Conditioning happens when the subject experiences a negative feeling such as pain, shock or fear while the aversion stimulus is simultaneously presented. Pain should be avoided where possible. A loud noise, flash of light, water spray or other sudden sensory stimulus can be used.
When using the aversive stimulus to train a subject to stop doing something, when they do so, even briefly, reward them.
As with other conditioning, as the subject learns, the actual aversive stimulus should be removed as soon as possible and the aversion word or signal used instead.
Be careful to minimize the use of negative methods, for example keeping them for urgent situations such as when safety is threatened or no other method works. Wherever possible, seek to use positive methods first.
A dog owner drops a tin tray and calls 'No!' The dog is startled. Later, calling 'no' also creates a startle response that causes the dog to stop what it doing. When the dog stops, the owner praises it.
A person training a dog to not eat until told to, gets the dog to sit, places food in front of it and says 'ah-ah' while removing the food if the dog moves. When the dog sits without trying to get to the food, the trainer says 'good dog' and lets it get to the food. Later, saying 'ah-ah' will stop the dog moving towards anything.
While negative methods are largely to be avoided, sometimes they are useful. Of course they should be used with care and at the minimum level to achieve the desired actions.

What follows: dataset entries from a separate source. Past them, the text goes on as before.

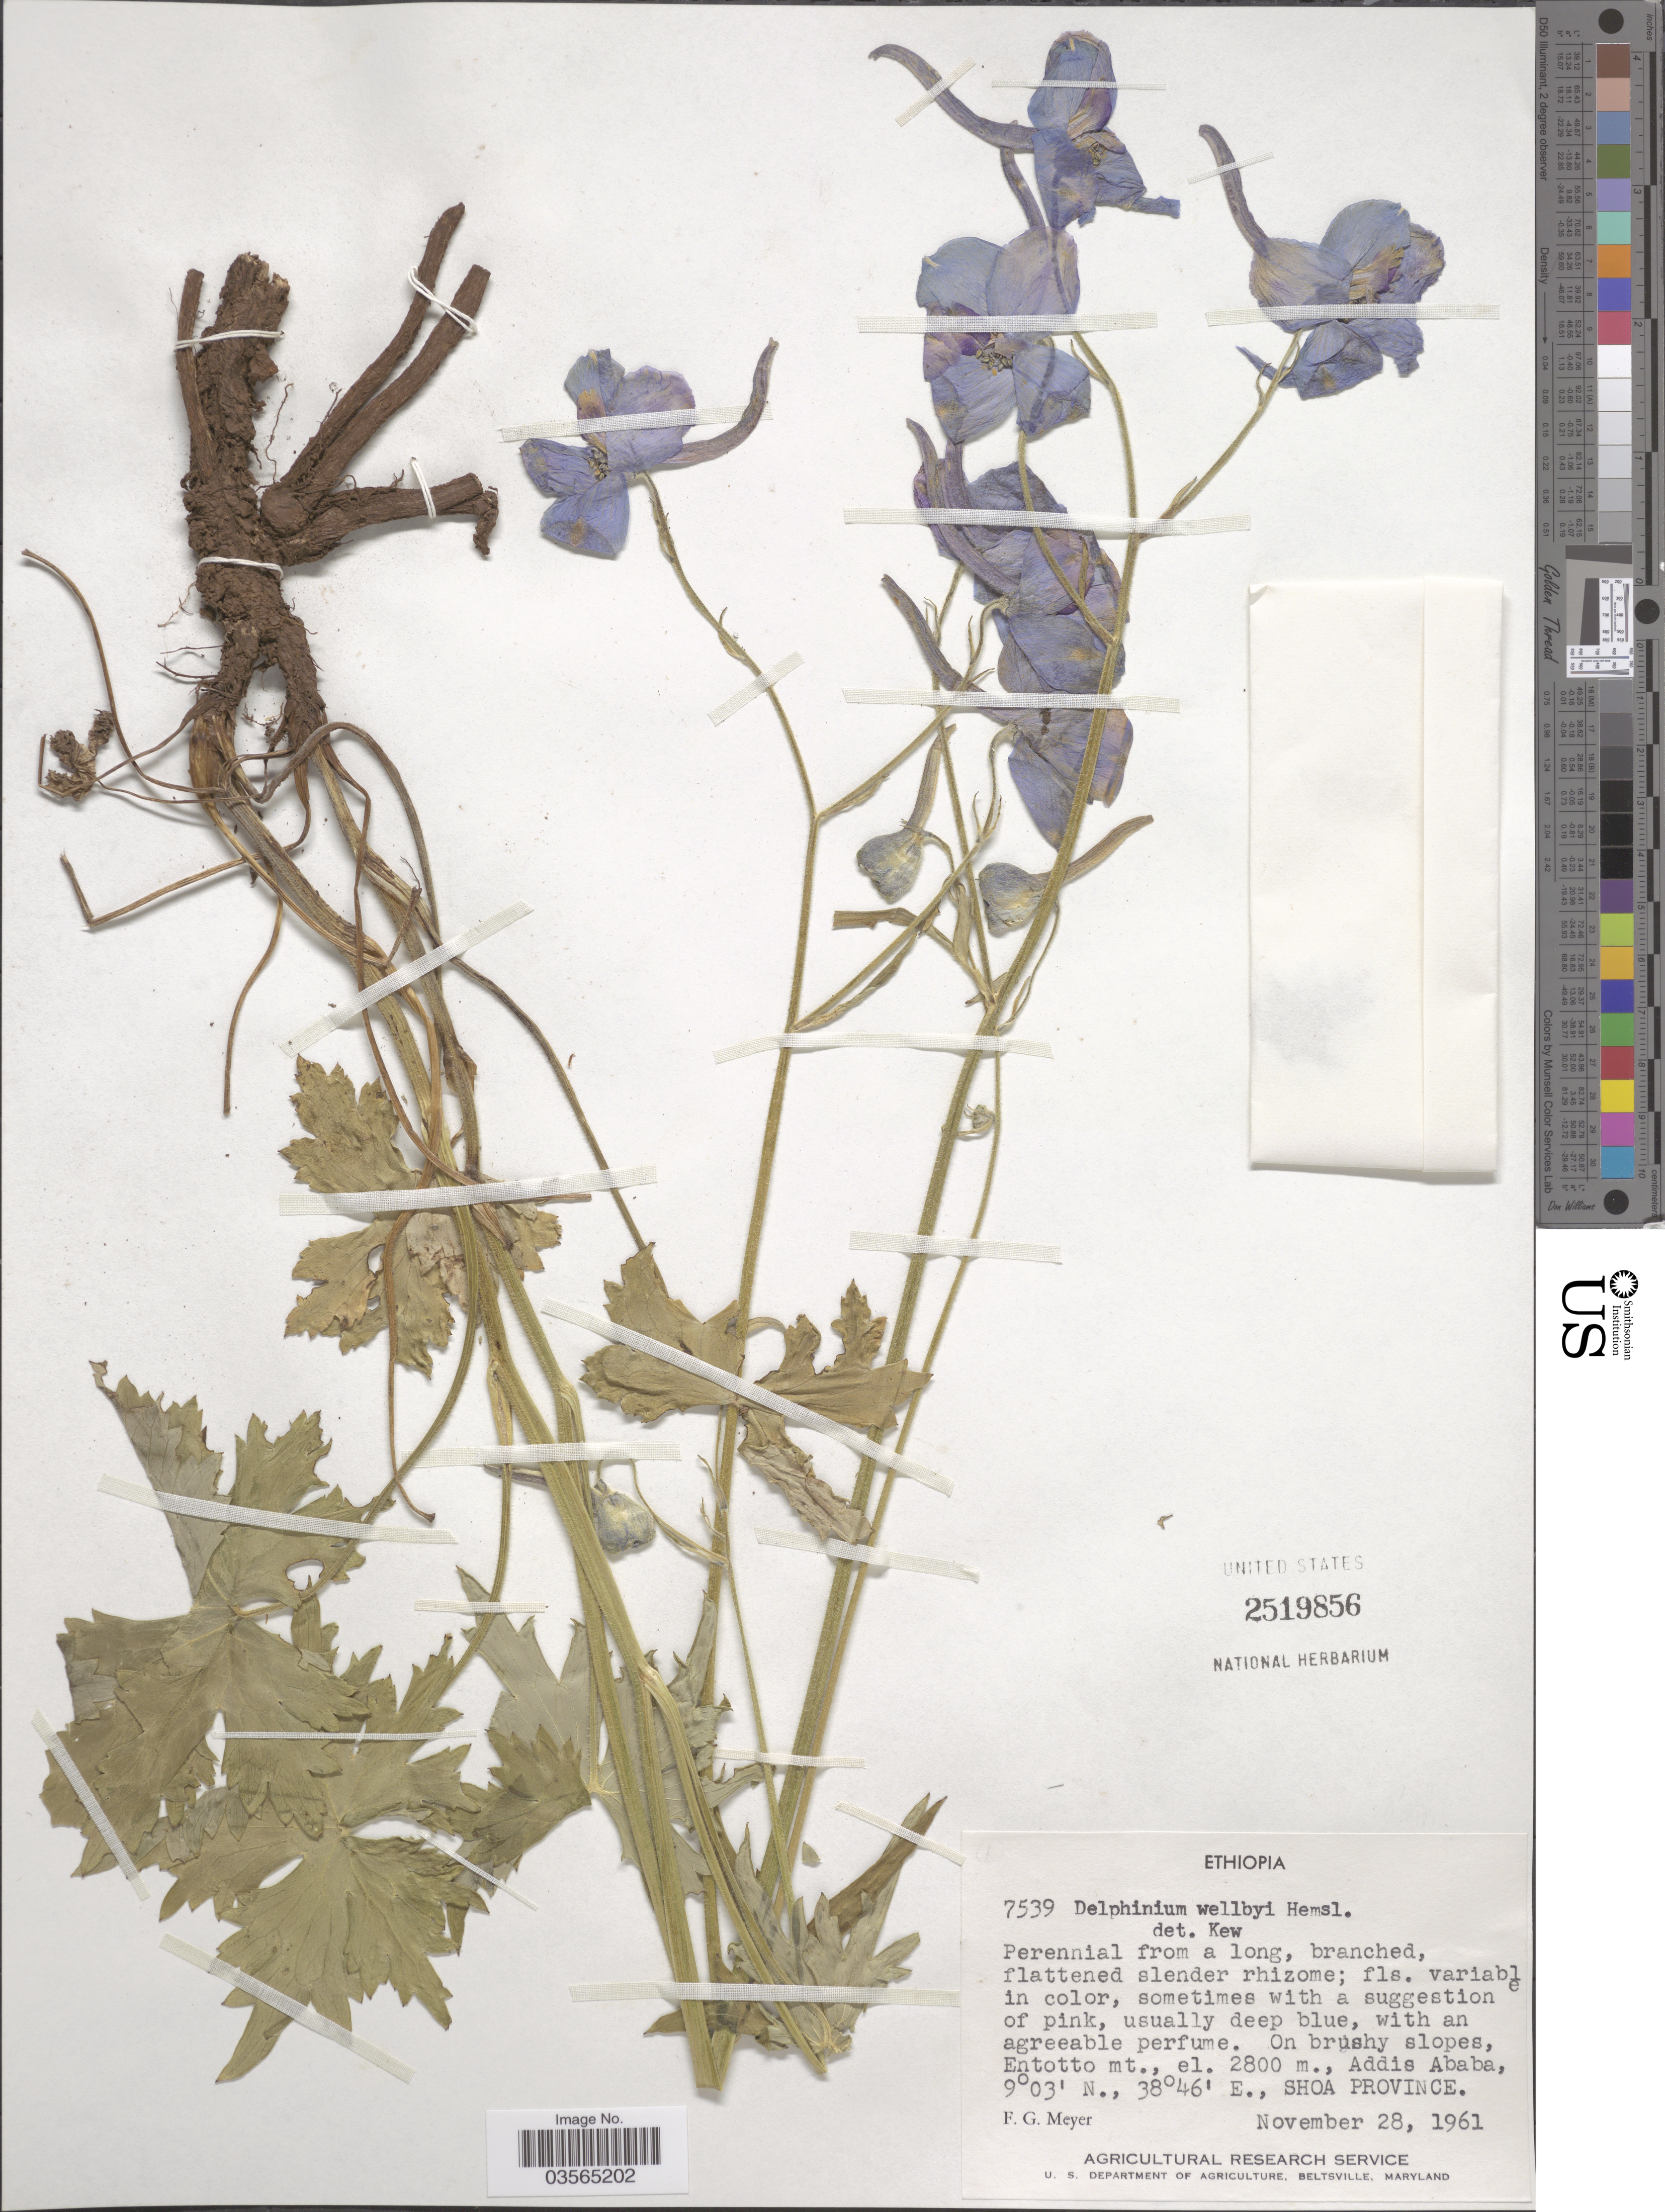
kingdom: Plantae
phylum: Tracheophyta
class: Magnoliopsida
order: Ranunculales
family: Ranunculaceae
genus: Delphinium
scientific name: Delphinium wellbyi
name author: Hemsl.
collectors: F. G. Meyer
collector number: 7539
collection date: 1961-11-28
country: Ethiopia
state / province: Addis Ababa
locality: Entotto mt. Shoa Province.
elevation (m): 2800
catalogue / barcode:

The basic principle of conditioned aversion is to start with a neutral stimulus and pair it with discomfort, so the subject associates discomfort with the stimulus, thereby making it aversive. In other words, it uses negative reinforcement. Following up desired action with a reward uses positive reinforcement. In this way, conditioned aversion is uses in a 'stick and carrot' or hurt and rescue pattern. Aversion without guidance does not lead to helpful learning. When a dog runs at sheep, they scatter in all directions unless there is a shepherd to attract them in the right direction.
We can become aversive to any sensory input, for example eating too much of a food that makes us sick can cause the discomfort of being sick with the taste of the food, thereafter leading to that food being avoided.
Absent Conditioning happens when you are not there, for example when a dog finds that jumping up on a table leads to trays falling on them. This removes you from the equation and ensures that your presence is not a part of the conditioning. You can also do this remotely by hiding, using video cameras and so on.
If an aversive is not set up well, there is a danger of it falling into a class of general anxieties or stimuli that cause the subject just to feel afraid and not know what to do next. A set of failed aversives can make the target generally fearful as it experiences its existence as a scary set of baffling situations.
Conditioned aversives are more effective than threats as they set up a small stimulus that is far more reliable in causing the cessation required. Threats typically do not work when they are small, leading to an escalation that easily gets out of hand.
Many commands, including to humans, can be conditioned aversion when failure to obey results in punishment. The subject hears the command, feels the anticipated discomfort of the punishment, and decides to comply with the order rather than receiving punishment. In effect, the command is a threat: 'Do as I say or you will suffer'. This is how the principle of 'speak softly and carry a big stick' works. Of course it also has negative repercussions when the subject becomes chronically avoidant or vengeful.
Apart from the obvious cruelty of using pain as an aversive, it can be surprisingly ineffective as subjects (even humans) can become accustomed to it. Again, it can lead to chronic avoidance or vengeance. It can often seem easier to use negative methods and indeed more skill is needed to train using positive techniques (though the effort is almost always worth it).